Wir berichteten, daß in der Region um Frankfurt/Oder die Kriminalitätsrate seit der Grenzöffnung dramatisch angestiegen ist.

Diebstähle von Baufahrzeugen und Pkw`s sowie Einbrüche in Wohn- und Gartenhäusern befinden sich seitdem in einem ständigen „Wachstum“.

Viele Baufahrzeuge haben wahrscheinlich seitdem eine neue „Heimstatt“ auf polnischen Baustellen gefunden, wo im nächsten Jahr die Fußball-EM ausgetragen wird.

 

Trotz der Realitäten aus der Polizeilichen Kriminalstatistik versäumen es Spitzenpolitiker vom Schlage eines Matthias Platzeck (SPD)  nicht, bei  jeder passenden oder unpassenden Gelegenheit in wahre Begeisterungsstürme über die Vorteile von  offenen Grenzen auszubrechen.

 

Damit zeigen diese Politikgrößen einmal mehr, wie abgehoben sie sind und daß ihnen die Sorgen und Nöte der deutschen Bürger im Prinzip „wurscht“ sind.

 

Aber auch in anderen, vornehmlich östlichen Regionen von Brandenburg, wächst die Wut gegen das grassierende Verbrechen.

So haben die Unternehmer aus der Grenzregion von Barnim und Uckermark  eine Petition an den Landtag in Potsdam eingereicht, um die brandenburgischen „Volksvertreter“ endlich aus ihrem Wolken-Kuckucksheim zu holen.  

 

In der Petition wird eine stärkere Polizeipräsenz gefordert.

Durch Diebstahl ist den Betroffenen in den letzten vier Jahren ein Schaden von 2,2 Millionen Euro entstanden.

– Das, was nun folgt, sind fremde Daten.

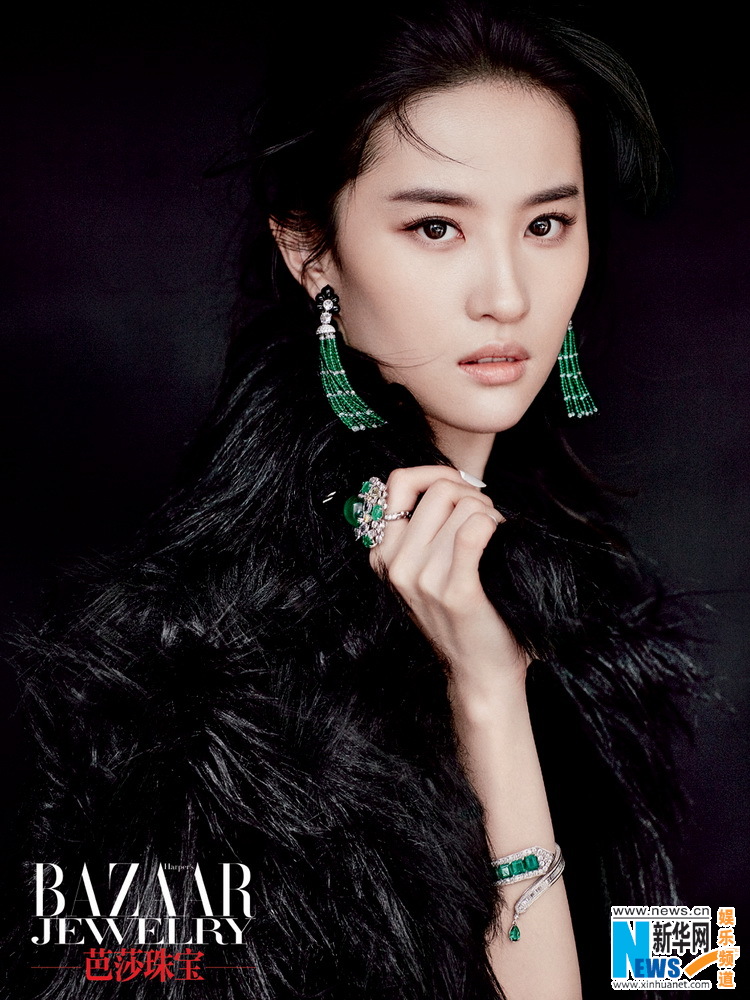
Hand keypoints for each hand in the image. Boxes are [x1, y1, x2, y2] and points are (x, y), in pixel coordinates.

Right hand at [369, 466, 530, 695]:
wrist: (480, 673)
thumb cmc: (463, 617)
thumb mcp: (425, 572)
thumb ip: (423, 529)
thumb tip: (445, 480)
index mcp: (384, 555)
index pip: (397, 481)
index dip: (435, 474)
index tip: (459, 490)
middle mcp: (396, 565)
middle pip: (439, 489)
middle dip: (472, 494)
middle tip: (487, 520)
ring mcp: (422, 579)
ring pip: (464, 505)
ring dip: (490, 514)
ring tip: (495, 539)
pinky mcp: (455, 591)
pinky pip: (476, 529)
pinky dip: (495, 526)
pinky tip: (500, 542)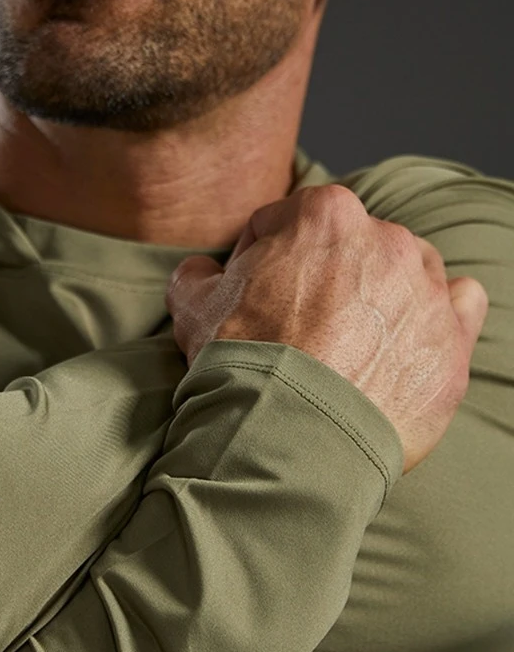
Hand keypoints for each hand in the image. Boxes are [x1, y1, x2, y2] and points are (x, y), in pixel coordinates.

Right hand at [165, 184, 489, 474]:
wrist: (290, 435)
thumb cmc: (243, 368)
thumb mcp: (194, 310)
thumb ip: (197, 276)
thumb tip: (202, 273)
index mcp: (325, 216)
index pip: (287, 222)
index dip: (262, 260)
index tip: (254, 299)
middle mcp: (386, 238)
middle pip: (352, 248)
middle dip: (327, 281)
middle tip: (298, 333)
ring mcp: (426, 286)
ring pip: (406, 274)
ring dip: (380, 300)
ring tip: (348, 351)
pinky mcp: (452, 336)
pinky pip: (458, 307)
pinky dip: (434, 321)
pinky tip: (400, 350)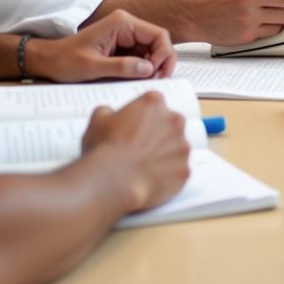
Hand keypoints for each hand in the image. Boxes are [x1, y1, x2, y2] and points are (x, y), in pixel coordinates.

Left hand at [30, 10, 175, 82]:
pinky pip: (140, 55)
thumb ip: (122, 67)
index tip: (157, 74)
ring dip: (153, 66)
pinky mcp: (121, 45)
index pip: (158, 35)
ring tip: (146, 81)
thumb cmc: (64, 60)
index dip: (163, 55)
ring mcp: (124, 35)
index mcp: (122, 23)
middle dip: (161, 62)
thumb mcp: (93, 67)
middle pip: (158, 41)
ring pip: (151, 49)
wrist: (47, 60)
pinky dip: (143, 68)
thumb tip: (148, 69)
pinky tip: (138, 79)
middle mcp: (126, 25)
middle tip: (156, 81)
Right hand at [82, 91, 190, 213]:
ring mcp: (182, 146)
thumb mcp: (98, 120)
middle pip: (170, 125)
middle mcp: (174, 120)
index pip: (154, 104)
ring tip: (144, 167)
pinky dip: (168, 177)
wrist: (113, 180)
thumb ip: (108, 111)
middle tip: (140, 148)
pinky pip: (179, 172)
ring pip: (177, 149)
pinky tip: (151, 181)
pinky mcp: (185, 170)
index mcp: (154, 103)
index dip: (143, 118)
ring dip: (165, 155)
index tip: (136, 128)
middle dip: (158, 135)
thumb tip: (109, 113)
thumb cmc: (105, 149)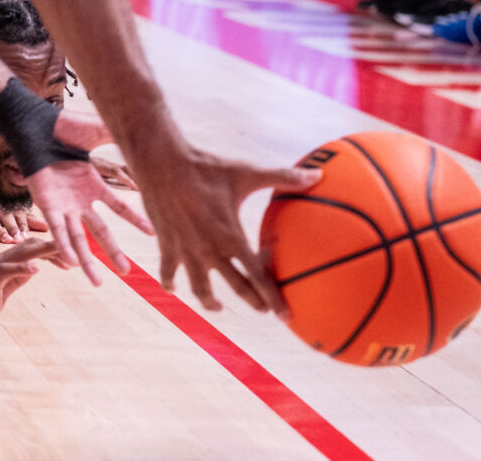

Von Bauernhöfen sind im Jahre 2010  Maschinen und Werkzeuge im Wert von 2,5 Millionen Euro gestohlen worden.

 

Der Handwerkskammer Ostbrandenburg sind diese Probleme ebenfalls  nicht unbekannt. Eine Eingabe an die märkische Landesregierung (SPD/LINKE), durch die beabsichtigte Polizei“reform“ nicht noch mehr Stellenabbau und folglich reduzierte Polizeipräsenz zu betreiben, wurde seitens der rot/roten Regierung mehr oder weniger „abgeschmettert“.

 

Aufgrund der eingebrachten Petition wolle sich  Ministerpräsident Platzeck (SPD)  mit den enttäuschten Unternehmern treffen, da er sich das Thema „sehr zu Herzen nehme“ (selten so gelacht!).

Ein Termin für das Treffen steht zwar noch nicht fest, ließ dieser  Sozialdemokrat wissen – aber man soll an einen Musterdemokraten wie Platzeck auch nicht allzu hohe Ansprüche stellen.

Würden sich dagegen andere, auserwählte  Interessengruppen zu Worte melden,  würde  dieser nette Herr aus Potsdam für einen kurzfristigen Termin wahre Purzelbäume schlagen – aber wenn es sich um Sorgen von „nur“ deutschen Mitbürgern handelt,  kann man die Sache doch in aller Ruhe angehen.

 

 

Wir Nationaldemokraten fordern, ohne Wenn und Aber, daß die Grenze zu unseren östlichen „Freunden“ durch  deutschen Bundesgrenzschutz gesichert werden muß, um die Deutschen in der Grenzregion und darüber, vor der ständig ansteigenden Kriminalität aus dem osteuropäischen Raum, wirkungsvoll zu schützen.

 

Sollten diese Maßnahmen gegen geltende EU-Statuten verstoßen, dann sind die betreffenden  Vorschriften zu ändern.

Wenn dies nicht machbar, ist der Austritt aus der EU zu erwägen, denn einzig das Wohl des deutschen Volkes liegt uns Nationalisten am Herzen – nicht das der Brüsseler Bürokraten.